Hardcore rock musician and radio host Henry Rollins wrote a column for L.A. Weekly this week highlighting the trials black Americans face every day. In the piece, Rollins asserts that there are "two Americas" and that the people who ignore this are blinded by privilege that allows them to escape negative racial stigma.
He begins by mentioning the recent police shootings in Texas and the deaths of Alton Sterling in Louisiana and Philando Castile in Minnesota, both of whom were killed by police officers. These events, he claims, were made worse when commentators like former New York City Mayor Rudy Giuliani began spreading "propaganda" about the sociopolitical climate in the country.

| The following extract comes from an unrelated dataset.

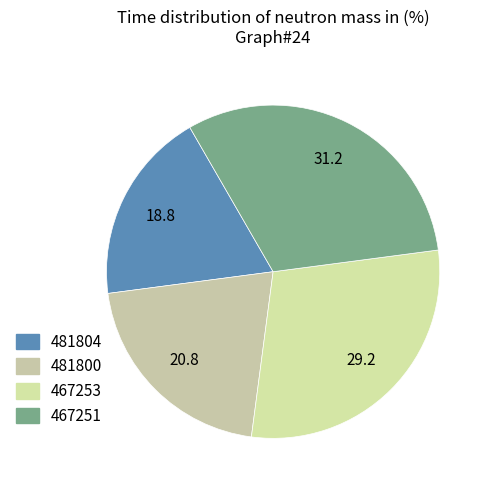

How many segments does this pie chart have?

4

After five police officers were killed in Dallas on the same evening as a Black Lives Matter rally, Giuliani called the social movement "inherently racist" because it blames law enforcement for complex social problems within the black community.
The despicable litanies of willfully ignorant denial and misinformation I have heard spouted in the last several days by pieces of s*** like Rudy Giuliani all but ensure that things will get worse. The mainstream media outlets allow this utter crap to slide by unchallenged and, by doing so, legitimize falsehoods that could get people killed. Ratings-based, 24/7, for-profit media is the complete death of true journalism and a catapult for propaganda.

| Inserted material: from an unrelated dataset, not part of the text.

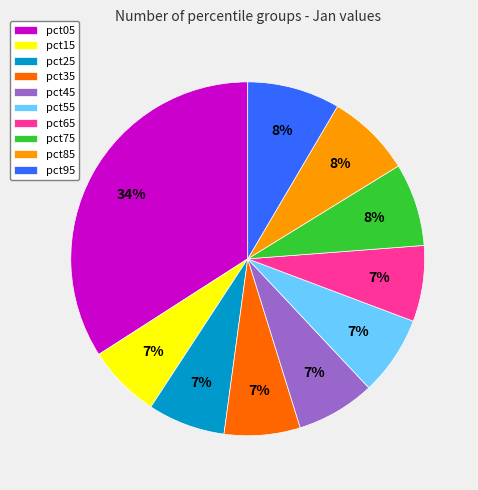

To the nearest percent, what is the average slice percentage?

10%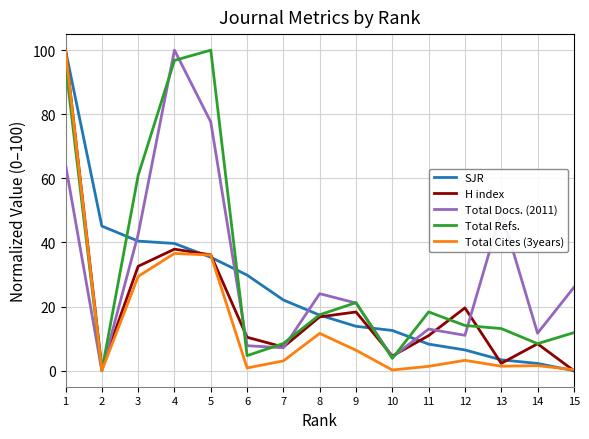

True or false: Total Docs. (2011) and SJR intersect in this chart.

True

"If white America experienced a fraction of what black America deals with regarding law enforcement, incarceration, the court system, employment and countless other facts of life, they would immediately and collectively lose their minds," Rollins asserts.
The foul-mouthed radio host goes on to describe his childhood growing up in Washington, D.C., and the racial tension he experienced as a white kid attending a mostly African-American school. He claims to have first observed the divide between "White America" and "Black America" as early as third grade.

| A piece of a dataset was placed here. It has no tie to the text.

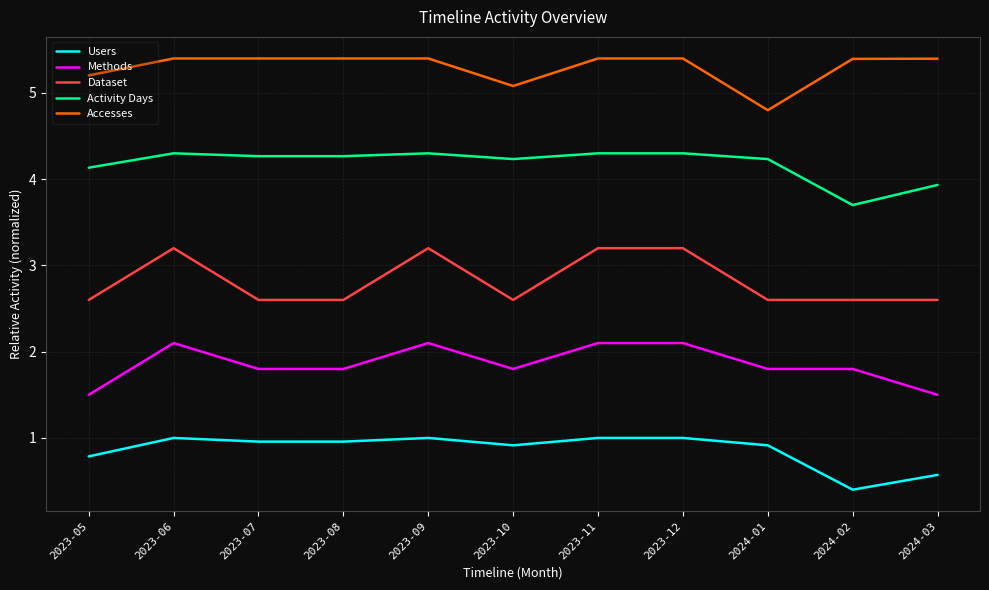

Is this an area chart (filled region under the line)?

No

He recalls a story from his early musical career to help explain the prejudice black artists would encounter. In 1991, Rollins played the first Lollapalooza tour. During that summer, he spent a lot of time hanging out with the rapper Ice-T and his bandmates.
On days off, or when our buses would pull into the same place, we would eat together. All his guys wore gold. I have no idea what a necklace is worth, but it all looked expensive to me. When we went into places, white patrons and staff tripped on these guys. This is when I understood one of the reasons for the visible display of wealth. My whiteness assured them that I could pay for my meal. Ice-T and his guys had to demonstrate their ability to pay by literally wearing a show of wealth.
"I’m an educated, Caucasian, heterosexual male," Rollins writes. "Does this ensure I will have success and live the American Dream? Obviously it doesn’t, but it damn sure drops me on second base with a great opportunity to steal third."
"I live solidly in one of the Americas but have been aware of other Americas for decades," he continues. He notes that in the wake of the recent tragedy in Dallas and highly publicized police-involved shootings across the country, a favored solution of politicians has been to stress the need for all Americans to "come together."
"To that I say, 'You first, motherf*****,'" he writes.
Rollins then charges everyday Americans with the task of being "amazing all the time" and actively seeking to understand those living in a different cultural, economic and political environment. Only this, he claims, will mend the divide.
"Don’t wait for your government," he writes. "It’s a broken machine that can only deliver damaged goods. Prejudice coats the mechanics of the USA’s OS. Attempts to clean the parts are attacked as big-government, special-interest meddling."
"Equality, tolerance and decency are not inherently American or human traits. They are values you choose to adopt and use or not," he concludes. "So, be amazing all the time."